I found myself in Starr.
You can say something racist and not be a racist!
Angie Thomas success to throws a hard punch for those who are ignorant about the racism issue.
This is about a sixteen-year-old Starr who have to deal with two different lives. One being a black girl who went to prep school (white people school).
The family dynamic in this book is so perfectly built. Angie delivers it with so much real situation. Like sometimes her parents argue a lot but still being in love with each other, have two annoying brothers but they care each other deeply when one got in trouble.
In the school, Starr has white best friends and a white cute boyfriend.

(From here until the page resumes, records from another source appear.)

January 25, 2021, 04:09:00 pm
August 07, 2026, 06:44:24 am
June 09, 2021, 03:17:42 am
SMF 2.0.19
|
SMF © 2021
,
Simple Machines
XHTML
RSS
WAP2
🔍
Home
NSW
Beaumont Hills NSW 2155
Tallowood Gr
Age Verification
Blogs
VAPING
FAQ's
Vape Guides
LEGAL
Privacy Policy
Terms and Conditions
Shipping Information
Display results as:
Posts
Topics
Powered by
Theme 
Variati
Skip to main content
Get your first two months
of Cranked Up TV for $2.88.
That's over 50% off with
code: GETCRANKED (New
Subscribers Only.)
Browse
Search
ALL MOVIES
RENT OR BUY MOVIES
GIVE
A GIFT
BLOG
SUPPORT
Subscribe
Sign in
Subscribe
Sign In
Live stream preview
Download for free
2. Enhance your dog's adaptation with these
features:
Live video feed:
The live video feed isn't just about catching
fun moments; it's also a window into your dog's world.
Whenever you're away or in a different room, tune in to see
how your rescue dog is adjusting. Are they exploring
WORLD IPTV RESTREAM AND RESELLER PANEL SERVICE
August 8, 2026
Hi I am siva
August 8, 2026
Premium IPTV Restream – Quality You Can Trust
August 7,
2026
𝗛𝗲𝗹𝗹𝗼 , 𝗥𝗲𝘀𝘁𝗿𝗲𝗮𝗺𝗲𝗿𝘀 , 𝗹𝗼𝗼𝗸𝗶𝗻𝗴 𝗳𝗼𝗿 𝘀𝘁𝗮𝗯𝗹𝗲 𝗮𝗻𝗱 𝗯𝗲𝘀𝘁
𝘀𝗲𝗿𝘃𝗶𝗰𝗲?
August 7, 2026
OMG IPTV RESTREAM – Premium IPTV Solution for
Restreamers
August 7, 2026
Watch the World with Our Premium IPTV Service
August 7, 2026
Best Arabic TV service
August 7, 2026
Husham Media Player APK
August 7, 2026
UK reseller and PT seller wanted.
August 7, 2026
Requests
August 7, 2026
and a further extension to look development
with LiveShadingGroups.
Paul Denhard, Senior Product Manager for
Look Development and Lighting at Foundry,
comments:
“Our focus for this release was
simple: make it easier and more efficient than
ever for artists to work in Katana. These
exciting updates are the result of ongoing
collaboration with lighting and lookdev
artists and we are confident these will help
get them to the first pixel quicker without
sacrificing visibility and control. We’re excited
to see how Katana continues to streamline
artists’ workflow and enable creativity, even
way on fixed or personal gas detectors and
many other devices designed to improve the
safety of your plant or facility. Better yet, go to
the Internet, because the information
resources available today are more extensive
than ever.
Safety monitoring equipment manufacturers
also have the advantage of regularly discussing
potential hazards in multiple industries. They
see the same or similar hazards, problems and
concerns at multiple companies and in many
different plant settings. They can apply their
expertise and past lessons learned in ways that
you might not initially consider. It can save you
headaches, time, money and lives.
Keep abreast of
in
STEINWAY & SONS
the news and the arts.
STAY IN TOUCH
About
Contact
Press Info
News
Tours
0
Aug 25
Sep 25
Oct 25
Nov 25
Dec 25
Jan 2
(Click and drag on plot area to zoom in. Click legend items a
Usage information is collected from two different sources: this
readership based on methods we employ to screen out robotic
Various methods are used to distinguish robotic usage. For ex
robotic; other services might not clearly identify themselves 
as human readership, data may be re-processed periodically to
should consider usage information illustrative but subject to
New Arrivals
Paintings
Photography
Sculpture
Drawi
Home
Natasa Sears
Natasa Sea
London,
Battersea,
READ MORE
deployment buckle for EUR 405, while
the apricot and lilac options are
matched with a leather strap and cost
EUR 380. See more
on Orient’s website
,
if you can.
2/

How Angie telling us about Starr's struggles is so disturbingly honest, she has different sides she wants to show whether she's at home and at the school.
When her two small worlds collided because her friend was murdered by a cop, unarmed, just because he was afraid of him, I was there feeling angry and frustrated with her. I can feel her loss, her pain, her confusion, and her fear. Angie describes it powerfully in her lines.
I always said that if I saw it happen to somebody, I would have the loudest voice, making sure the world knew what went down.Now I am that person, and I'm too afraid to speak.
I'm proud to saw Starr's metamorphosis stage. From being a coward girl, she let herself learn and walk and fly to be brave. Because quoted from Momma Starr brave doesn't mean you're not scared. It means you go on even though you're scared.
And don't forget about the cutest parts of Carter family member.
Momma Starr:
What is Tumblr anyway? Is it like Facebook?""No, and you're forbidden to get one. No parents allowed. You guys already took over Facebook.""You haven't responded to my friend request yet.""I know.""I need Candy Crush lives.""That's why I'll never respond.
Yeah, a clue to my mom who just opening her FB account yesterday. *eye roll*
Or this one about Sekani, Starr's little brother:
My parents told him about everything. As much as he gets on my nerves, it was sweet when he gave me a handmade card that said "Sorry."Until I opened it.There was drawing of me crying over Khalil, and I had devil horns. Sekani said he wanted it to be "real". Little asshole.
The Hate U Give brought us to the real issue we are facing every day these days.
For someone who lives on the other side of the world and far away from the US where our skin tone has similar color with one and another, I would say this book still relatable a lot because racism is not always about black and white skin. Sometimes it's about what's your race or religion or just being different from the majority in your country and I'm glad this book exists.
It's a powerful one, unflinchingly honest and eye-opening theme.
PS. I wish the translated version of this book is available in my country considering what currently happened here right now. :(
Rating 5/5 stars, I wish I could rate this book with all of those stars in the night sky.